Should Employers do Background Checks? » Small Business Bonfire

For an employer, conducting a background check, including a criminal background check and verifying references, can be an important part of the hiring process. When an employer is considering bringing a new employee onboard, they have to consider the safety of their other employees as well as their clients.

If you’re an employer, you also have to protect your business legally and financially.

A background investigation can help you learn more about potentially disqualifying aspects of someone’s personal history, like a criminal conviction or misrepresentations.

A survey from the Society for Human Resource Management (SHRM) found that 92% of surveyed employers conduct background screenings for employment.

While it can seem obvious that an employer benefits from researching a candidate’s background, there are limitations and legal challenges human resource professionals have to deal with in doing so.

The following are some things to consider as an HR professional or organization as you weigh rather or not to conduct a background check.

State and Federal Laws

There are a number of state and federal laws that apply to conducting background investigations. An organization needs to fully understand these, and if there’s something you’re unclear on, you might get legal counsel.

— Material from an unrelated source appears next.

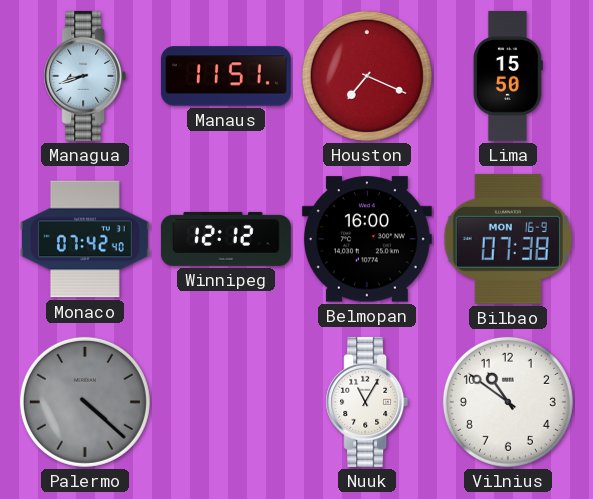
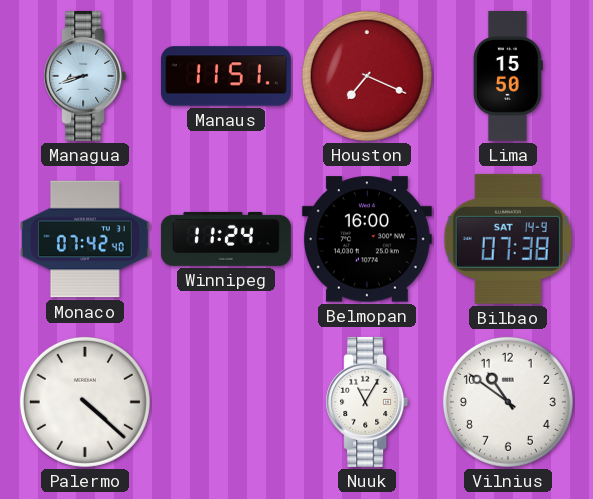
Winnipeg: 12:12 -> 11:24
Bilbao date: MON 16-9 -> SAT 14-9
Palermo dial: grey -> white
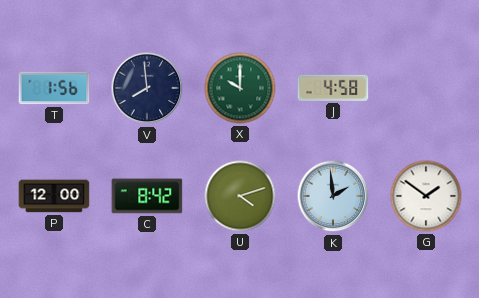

For example, one area of federal law that can have implications for background checks is equal employment opportunity laws. Employers have to make sure they’re EEO-compliant.

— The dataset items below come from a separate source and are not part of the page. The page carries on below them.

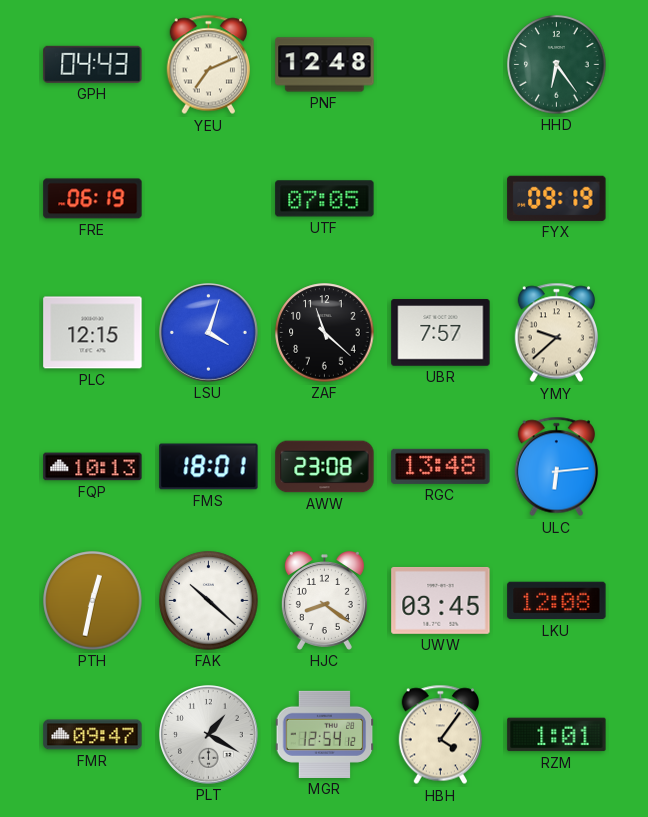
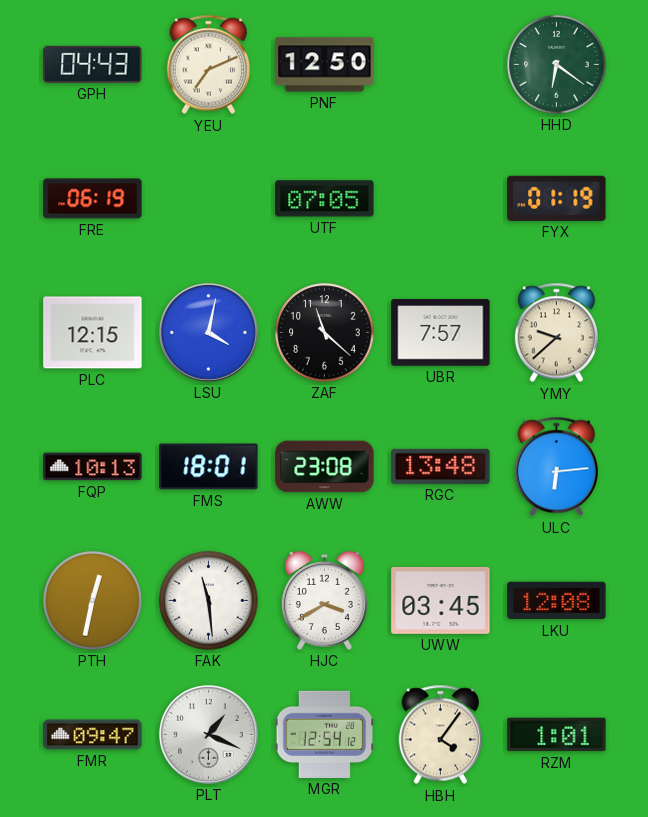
PNF: 12:48 -> 12:50
HHD: 6:24 -> 6:21
FYX: 09:19 -> 01:19
LSU: 4:03 -> 4:02
FAK: 10:22 -> 11:29
HJC: 8:21 -> 3:40
PLT: 1:20 -> 1:19
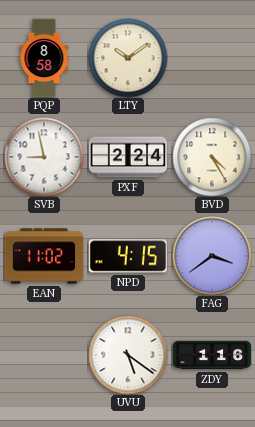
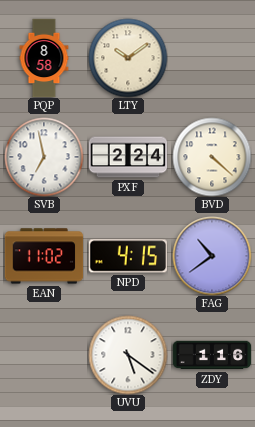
SVB: 8:58 -> 6:58
BVD: 4:25 -> 4:22
FAG: 3:39 -> 10:39
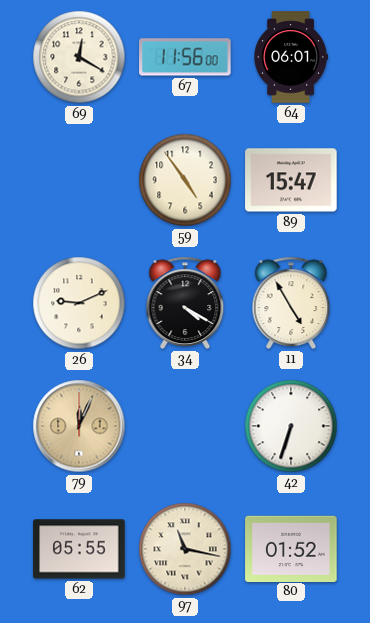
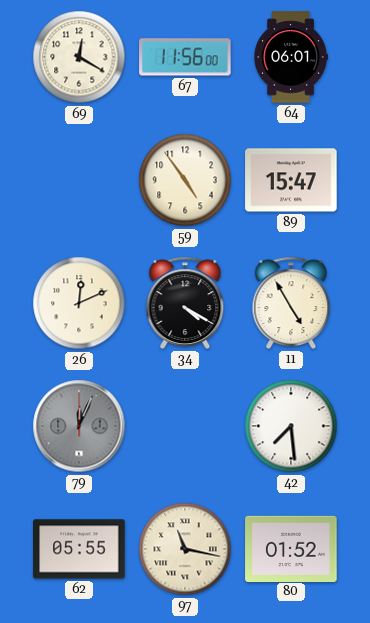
26: 9:11 -> 12:11
79 dial: champagne -> grey
42: 6:33 -> 7:29
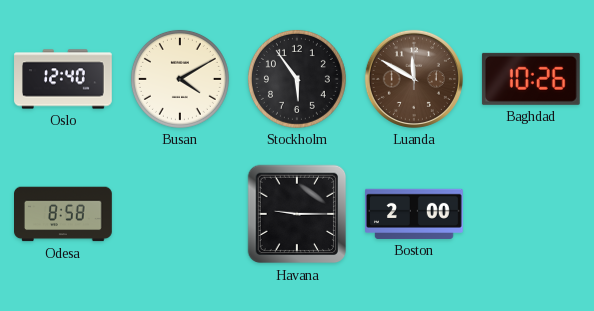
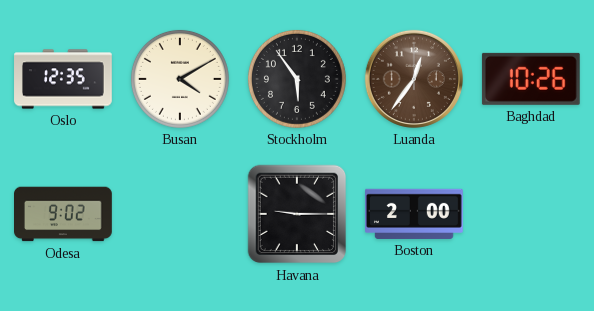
Oslo: 12:40 -> 12:35
Luanda: 11:50 -> 12:36
Odesa: 8:58 -> 9:02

According to the EEOC, any time you’re using background information about an applicant or employee to make a decision, regardless of how you get the information, you have to follow federal laws protecting both applicants and employees from discrimination.

The Federal Trade Commission enforces the Fair Credit Reporting Act, which is relevant as well.

Before you get any background information, you need to ensure that you’re treating all applicants and employees equally. It’s illegal to make a decision as to whether or not to check a background based on a factor like race or national origin.

For example, if you only ask job applicants of a certain race about their criminal history, that can be viewed as evidence of discrimination.

If you’re getting information from a company that compiles background check data, you have to tell the employee or applicant you could use the information for employment decisions. You have to tell the applicant or employee in writing, and it has to be a standalone document rather than something included in the application for employment.

An employer needs the consent of the applicant or employee before conducting a background check.

The employer needs to know what information will be available because what they’re legally allowed to view varies depending on the state.

As an employer, you need to certify the company you get the report from, and you need to make sure that you’ve complied with all requirements.

Reasons To Conduct Background Investigations

There are quite a few reasons that it can be in the best interest of your organization to conduct background investigations.

These include:


The biggest reason you should consider an investigation before hiring someone is to avoid being legally liable if there was harm done to other employees or customers. This could include sexual harassment or workplace violence, the harm resulting from negligent driving, or harm to the business because of financial loss or reputational problems.

There are legal claims that can be made, including negligent hiring, which can in and of itself be a compelling reason to conduct searches of criminal records before hiring someone.

Information Verification

You may conduct a background check on someone to verify the credentials they’ve provided to you about their employment history, education, or tenure.

You want to confirm they’re actually qualified to do the job at hand, and you also want to see employees who are honest and trustworthy.

According to a 2018 report, 85% of employers surveyed uncovered a misrepresentation or lie in a candidate’s job application or resume during the screening process.


Of course, you always want to hire people who are going to be diligent, productive employees. Past performance isn’t the only indicator of a potentially high-quality employee, but it’s one thing to use as a gauge during the hiring process.

What About Ban the Box Laws?

A growing number of states are introducing what is known as ban-the-box laws. A ban-the-box law is one that broadly bans employers from asking about the criminal history of an applicant until later during the hiring or application process.

A ban-the-box law will limit what an employer can ask an applicant before an initial interview.

These laws will usually create a point in the application process when an employer can ask about an applicant’s criminal history, and they may prohibit asking about an applicant’s criminal history that’s past a certain point.

These laws also tend to prevent employers from creating job ads that say they’ll exclude applicants with a criminal history.

In April 2021, for example, New York City expanded its own ban the box ordinance to cover existing employees. Employers have to consider other factors, including the offense and the nature of the job, when they consider candidates.

California enacted a statewide ban the box law in 2018, which prohibits employers from asking about criminal history before making a job offer. The law in California applies to employers with five or more workers.

These laws go further than similar others. In California, under the law, once an employer makes an offer, they can’t rescind it just because of the criminal past of the applicant.

An employer also has to consider other factors like the time that’s passed since the conviction and since the completion of the sentence.

In Hawaii, updates were made to the standing law in 2020, where felonies from seven years before and misdemeanors more than five years old were irrelevant in determining the qualifications of an applicant.

Finally, in Illinois, an update to the law was made in 2021 so that companies can’t disqualify an applicant unless their record has a substantial relationship to the position.